__PROMPT 1__
Decide whether each statement below agrees with the case abstract. Answer yes or no for each and quote the deciding words exactly. (a) The patient was a 79-year-old man who presented with abdominal pain. (b) The CT scan showed narrowing of the lower common bile duct. (c) Fewer than 10 IgG4-positive plasma cells per high power field were detected in the CBD.
__PROMPT 2__
According to the case abstract, what value of the tumor marker CA19-9 did the blood test show?

__SOURCE TEXT__
-=-=-=-=-

Cholangiocarcinoma with histological findings of IgG4-related sclerosing cholangitis

Abstract

A 79-year-old man presented with abdominal pain. It showed a rise of the tumor marker CA19-9 (182U/ml) in the blood test. The computed tomography (CT) scan revealed thickening of the bile duct wall. The endoscopic retrograde cholangiopancreatography (ERCP) showed narrowing of the lower common bile duct. An ill-defined lesion was confirmed in extrahepatic bile duct. As transpapillary bile duct biopsy showed moderately differentiated adenocarcinoma. The positron emission tomography (PET) showed integrated and MaxSUV 3.6. We diagnosed extrahepatic cholangiocellular carcinoma. Subtotal Stomach-Preserving Pancreaticoduodenectomy were performed. Pathological examinations showed the extrahepatic cholangiocellular carcinoma with Lymph node metastasis (UICC, pT2 N1, M0 Stage IIB). Microscopically, Immunohistochemistry was performed to identify IgG4-positive plasma cells and the storiform fibrosis. More than 10 IgG4-positive plasma cells/high power fields were detected in the CBD. The bile duct wall showed the typical features of IgG4-related sclerosing cholangitis. This case was cholangiocarcinoma accompanied by fibroinflammatory lesions with IgG4-positive plasma cells. Proactive pathological examination is needed to detect potential cholangiocarcinomas.

-=-=-=-=-

__SOURCE MATERIAL__

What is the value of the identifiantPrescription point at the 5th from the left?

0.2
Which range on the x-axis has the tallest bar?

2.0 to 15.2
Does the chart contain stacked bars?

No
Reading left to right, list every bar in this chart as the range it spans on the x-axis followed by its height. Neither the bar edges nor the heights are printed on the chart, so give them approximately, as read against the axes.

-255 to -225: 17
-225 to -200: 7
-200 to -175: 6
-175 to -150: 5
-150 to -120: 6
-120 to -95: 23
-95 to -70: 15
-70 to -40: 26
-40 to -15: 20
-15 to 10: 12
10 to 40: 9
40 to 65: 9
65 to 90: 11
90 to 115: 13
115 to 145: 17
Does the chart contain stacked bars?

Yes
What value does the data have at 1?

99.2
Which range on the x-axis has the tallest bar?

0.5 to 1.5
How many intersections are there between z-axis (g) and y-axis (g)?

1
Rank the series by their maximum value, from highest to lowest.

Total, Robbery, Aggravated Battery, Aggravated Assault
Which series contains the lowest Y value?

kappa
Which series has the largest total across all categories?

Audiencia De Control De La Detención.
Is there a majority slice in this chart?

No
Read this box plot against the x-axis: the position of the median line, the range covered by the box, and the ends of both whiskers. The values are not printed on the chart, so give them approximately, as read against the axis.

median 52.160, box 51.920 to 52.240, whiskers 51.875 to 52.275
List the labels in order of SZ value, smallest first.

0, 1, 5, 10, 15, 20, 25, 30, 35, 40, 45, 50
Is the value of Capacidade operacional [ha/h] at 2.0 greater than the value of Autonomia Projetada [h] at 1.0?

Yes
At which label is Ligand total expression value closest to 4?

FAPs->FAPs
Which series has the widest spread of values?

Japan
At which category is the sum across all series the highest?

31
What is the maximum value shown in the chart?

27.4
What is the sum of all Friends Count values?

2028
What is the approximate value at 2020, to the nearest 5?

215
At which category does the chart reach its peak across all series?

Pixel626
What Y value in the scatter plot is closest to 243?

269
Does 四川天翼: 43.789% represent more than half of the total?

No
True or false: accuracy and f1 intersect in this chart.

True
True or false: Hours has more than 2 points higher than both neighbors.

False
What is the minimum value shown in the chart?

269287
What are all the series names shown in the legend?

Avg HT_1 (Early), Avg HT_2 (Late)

-=-=-=-=-

__TASK RESPONSE 1__
(a) Yes: "A 79-year-old man presented with abdominal pain."
(b) No: "The computed tomography (CT) scan revealed thickening of the bile duct wall."
(c) No: "More than 10 IgG4-positive plasma cells/high power fields were detected in the CBD."

__TASK RESPONSE 2__
182 U/ml